The biggest performance gap was in yes-or-no compliance checks — the questions used to flag issues such as payroll mismatches, undisclosed debts and suspicious transactions. Tidalwave’s SOLO scored 95% accuracy in that category, compared with 42% for the baseline model.

Transaction identification results were closer, with SOLO scoring 83% compared with 80% for Claude 4.5.

On account verification questions, however, Claude 4.5 outperformed SOLO, scoring 86% compared with 67% for Tidalwave’s system.

Diane Yu, co-founder and CEO of Tidalwave, said in an interview with HousingWire that the outperformance is intentional because SOLO strips out personally identifiable information (PII) before processing requests. This confirms the belief that generic large language models (LLMs) use PII data sent to them, which is a violation of customer privacy in mortgages.

Tidalwave also attributed the performance gap to differences in how the systems interpret mortgage data. General-purpose models analyze loan files as text, while SOLO is integrated with underwriting systems used by Fannie Mae and Freddie Mac and trained on structured mortgage datasets, including Uniform Loan Application Dataset (URLA) files and bank transaction records.

Loan officers increasingly use AI tools to review lengthy loan files and manage origination timelines that average more than 40 days, the company said. Lenders often lose money on each loan originated, creating pressure to automate parts of the process.

“Forty-two percent on compliance questions should worry every lender relying on off-the-shelf AI right now,” Yu said. “When I was building technology at Better.com, I watched general-purpose tools fail on mortgage data over and over. They’d miss a payroll mismatch or hallucinate a deposit source, and a human had to catch it every time.

“That’s why we built Tidalwave’s SOLO differently, and that’s why we tested it with Columbia University, not internally. If you’re going to tell lenders your AI is accurate, you should be willing to prove it publicly.”

The benchmarking was conducted in the second half of 2025 through a collaboration between Tidalwave’s engineering team and researchers at Columbia. The study evaluated 90 questions across 10 synthetic borrower scenarios, each including a full loan application file and up to two months of bank-statement transaction data.

Yu said that the findings are part of the first iteration of the benchmark study, as the researchers will continue to test SOLO against the most updated public LLMs.

Yu said that the 90 questions used in the benchmark were developed internally by Tidalwave’s in-house mortgage experts. The team developed the questions based on common usage patterns for Tidalwave’s system, including edge cases such as foreign transactions, mismatches between bank statements and loan applications, and deposits from lesser-known vendors.

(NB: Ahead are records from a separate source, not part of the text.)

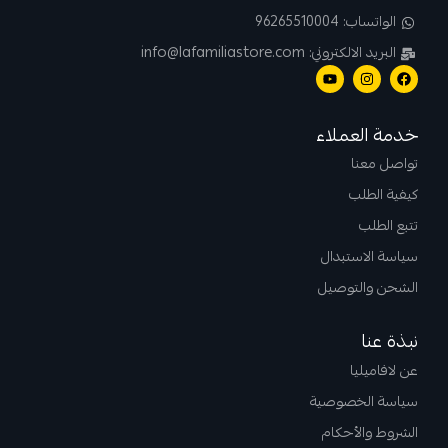
الواتساب: 96265510004
البريد الالكتروني: info@lafamiliastore.com
خدمة العملاء
تواصل معنا
كيفية الطلب
تتبع الطلب
سياسة الاستبدال
الشحن والتوصيل
نبذة عنا
عن لافاميليا
سياسة الخصوصية
الشروط والأحكام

Results were measured using an F1 score, according to the technical report.

“We partnered with Tidalwave on this benchmark to reflect the actual decision points loan officers face during origination, not abstract NLP tasks,” said Zhou Yu, an associate professor at Columbia University.

“By using realistic borrower scenarios, synthetic but structured data, and F1 scoring on both retrieval and yes/no checks, we can see where systems truly help loan officers and where they quietly fail. We hope this becomes a template for evaluating AI in other high-stakes, regulated workflows as well.”

Tidalwave’s SOLO platform is used by LOs at NEXA Lending through Bevri.ai, an independent AI solutions provider. The company also integrates with PlaidArgyleTruv and ICE Mortgage Technology to automate income, employment and asset verification.